Task objective =>
Restate the whole listing exactly, leaving nothing out.

Provided material =>
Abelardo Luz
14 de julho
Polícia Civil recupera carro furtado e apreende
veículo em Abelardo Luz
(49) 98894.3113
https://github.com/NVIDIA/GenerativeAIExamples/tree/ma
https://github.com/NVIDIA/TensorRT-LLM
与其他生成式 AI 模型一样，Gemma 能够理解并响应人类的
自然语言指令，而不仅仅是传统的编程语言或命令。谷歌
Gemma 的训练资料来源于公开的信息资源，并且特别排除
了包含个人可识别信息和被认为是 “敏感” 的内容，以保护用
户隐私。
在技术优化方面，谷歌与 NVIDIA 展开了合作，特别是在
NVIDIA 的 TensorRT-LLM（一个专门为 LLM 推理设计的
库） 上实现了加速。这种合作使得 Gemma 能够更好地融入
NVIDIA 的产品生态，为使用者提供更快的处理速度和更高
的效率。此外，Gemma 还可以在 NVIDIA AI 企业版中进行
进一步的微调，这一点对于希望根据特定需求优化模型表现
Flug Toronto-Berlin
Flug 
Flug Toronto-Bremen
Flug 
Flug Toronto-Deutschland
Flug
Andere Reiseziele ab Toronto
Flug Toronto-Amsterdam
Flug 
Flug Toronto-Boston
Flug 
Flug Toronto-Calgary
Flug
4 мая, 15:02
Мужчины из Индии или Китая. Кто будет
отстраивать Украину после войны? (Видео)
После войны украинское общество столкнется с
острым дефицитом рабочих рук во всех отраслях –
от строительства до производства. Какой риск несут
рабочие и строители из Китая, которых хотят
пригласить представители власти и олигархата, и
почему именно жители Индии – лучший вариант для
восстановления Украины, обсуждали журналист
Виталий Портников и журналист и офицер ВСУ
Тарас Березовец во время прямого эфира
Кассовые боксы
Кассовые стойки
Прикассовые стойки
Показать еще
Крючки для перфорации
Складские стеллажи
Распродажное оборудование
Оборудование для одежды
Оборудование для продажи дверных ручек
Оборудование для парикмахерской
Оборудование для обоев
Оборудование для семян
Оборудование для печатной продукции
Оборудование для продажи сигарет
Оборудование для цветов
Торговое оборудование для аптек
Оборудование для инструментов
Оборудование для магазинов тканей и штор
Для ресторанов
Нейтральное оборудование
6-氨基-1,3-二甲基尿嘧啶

Exercise response =>
Abelardo Luz
14 de julho
Polícia Civil recupera carro furtado e apreende
veículo em Abelardo Luz
(49) 98894.3113
https://github.com/NVIDIA/GenerativeAIExamples/tree/ma
https://github.com/NVIDIA/TensorRT-LLM
与其他生成式 AI 模型一样，Gemma 能够理解并响应人类的
自然语言指令，而不仅仅是传统的编程语言或命令。谷歌
Gemma 的训练资料来源于公开的信息资源，并且特别排除
了包含个人可识别信息和被认为是 “敏感” 的内容，以保护用
户隐私。
在技术优化方面，谷歌与 NVIDIA 展开了合作，特别是在
NVIDIA 的 TensorRT-LLM（一个专门为 LLM 推理设计的
库） 上实现了加速。这种合作使得 Gemma 能够更好地融入
NVIDIA 的产品生态，为使用者提供更快的处理速度和更高
的效率。此外，Gemma 还可以在 NVIDIA AI 企业版中进行
进一步的微调，这一点对于希望根据特定需求优化模型表现
Flug Toronto-Berlin
Flug 
Flug Toronto-Bremen
Flug 
Flug Toronto-Deutschland
Flug
Andere Reiseziele ab Toronto
Flug Toronto-Amsterdam
Flug 
Flug Toronto-Boston
Flug 
Flug Toronto-Calgary
Flug
4 мая, 15:02
Мужчины из Индии или Китая. Кто будет
отстраивать Украину после войны? (Видео)
После войны украинское общество столкнется с
острым дефицитом рабочих рук во всех отраслях –
от строительства до производства. Какой риск несут
рабочие и строители из Китая, которых хотят
пригласить представители власти и олигархата, и
почему именно жители Индии – лучший вариант для
восстановления Украины, обсуждали журналист
Виталий Портников и журналист и офицер ВСУ
Тарас Березовец во время прямого эфира
Кассовые боксы
Кассовые стойки
Прикассовые стойки
Показать еще
Крючки для перфорации
Складские стеллажи
Распродажное оборудование
Оборудование для одежды
Оборудование для продажи дверных ручек
Оборудование для парикмахерской
Оборудование для обоев
Оборудование для семян
Оборудование для печатной продукции
Оборудование для продажи сигарет
Оборудование для цветов
Торговое оборудование для аптек
Оборудование для инструментов
Оборудование для магазинов тканей и штор
Для ресторанов
Нейтральное оборудование
6-氨基-1,3-二甲基尿嘧啶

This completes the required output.